Lake Mitchell’s Beaty echoes the thought. “The original board who started our scholarship wanted to be good neighbors to the people with whom we share this lake,” she says. “These students are our future and it makes you feel really good to meet them and realize there is hope for the environment.”
More from the Winners:
Award Year: 2015-16 from Lake Mitchell HOBO
Hometown: Clanton, Chilton County
Current School: Auburn University at Montgomery
Hardest interview question: “They asked who I look up to and why. I said my Mom because she’s been a single mom most of my life and has provided so much for my sister and me. She has basically pushed us to the best we can be.”
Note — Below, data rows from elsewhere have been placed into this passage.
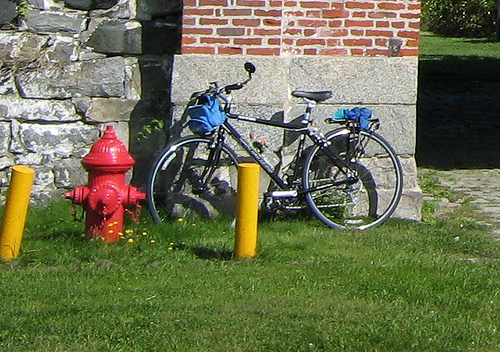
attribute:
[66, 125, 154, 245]
hydrant — red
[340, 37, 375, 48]
brick — red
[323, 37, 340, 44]
brick — red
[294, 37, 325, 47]
brick — red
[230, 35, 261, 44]
brick — red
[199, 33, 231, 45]
brick — red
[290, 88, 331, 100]
seat — black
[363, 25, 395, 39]
brick — red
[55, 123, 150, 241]
hydrant — red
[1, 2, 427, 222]
building — red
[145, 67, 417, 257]
bicycle — black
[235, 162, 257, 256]
pole — short, yellow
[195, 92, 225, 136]
bag(bad) — small, blue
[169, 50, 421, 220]
wall — rock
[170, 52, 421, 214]
blocks — gray, concrete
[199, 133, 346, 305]
poles — yellow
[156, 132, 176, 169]
reflector — white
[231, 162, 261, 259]
pole — metal, yellow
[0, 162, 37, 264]
pole — short, yellow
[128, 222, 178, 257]
flower — yellow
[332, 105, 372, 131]
cloth — blue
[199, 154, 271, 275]
post — yellow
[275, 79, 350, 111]
seat — black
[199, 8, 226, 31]
bricks — red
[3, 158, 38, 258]
post — yellow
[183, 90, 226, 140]
bag — for lunch, blue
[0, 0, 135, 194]
stones — large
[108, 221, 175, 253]
flowers — yellow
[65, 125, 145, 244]
fire hydrant — red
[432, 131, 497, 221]
driveway — dirt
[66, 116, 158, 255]
hydrant — red 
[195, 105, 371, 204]
frame — black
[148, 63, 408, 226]
bicycle — black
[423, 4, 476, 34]
shrubs — green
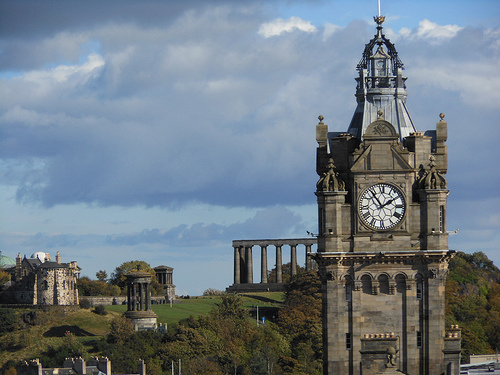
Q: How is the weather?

Lake cleanup: “I was only required to go once but I did it twice and I plan on going back. We split up in groups and went out on Alabama Power boats using little sticks to get the trash out of the water. There’s more gunk than you expect. We found so many Solo cups and a whole chair from somebody’s deck.”
Reflections: “The scholarship money helped so much. I’m grateful that I could do something for the community while helping myself get through school.”
Award Year: 2014-15 from Lake Mitchell HOBO
Hometown: Rockford, Coosa County
Current School: Faulkner University
Essay: “I wrote about how we as individuals can do something to stop the horrible effects that littering and pollution have on our lakes and ecosystem. I said the main root of the problem is to stop it when it gets to you. Start with yourself.”
Where will you be in 10 years? “When asked, I told the selection committee I have a love for helping people so in 10 years I want to be helping the people of Coosa County and bringing us into the future. I still live in Rockford and won’t leave.”
Goal: “I transferred to Faulkner from Auburn because if I maintain a 3.0 and make a 150 on the LSAT I go to law school for free. I’ve already run for public office.”
Reflections: “The monetary scholarship was great, but the whole experience of meeting the people during the lake cleanup and the interview made a big impact. I got more out of it than just the money.”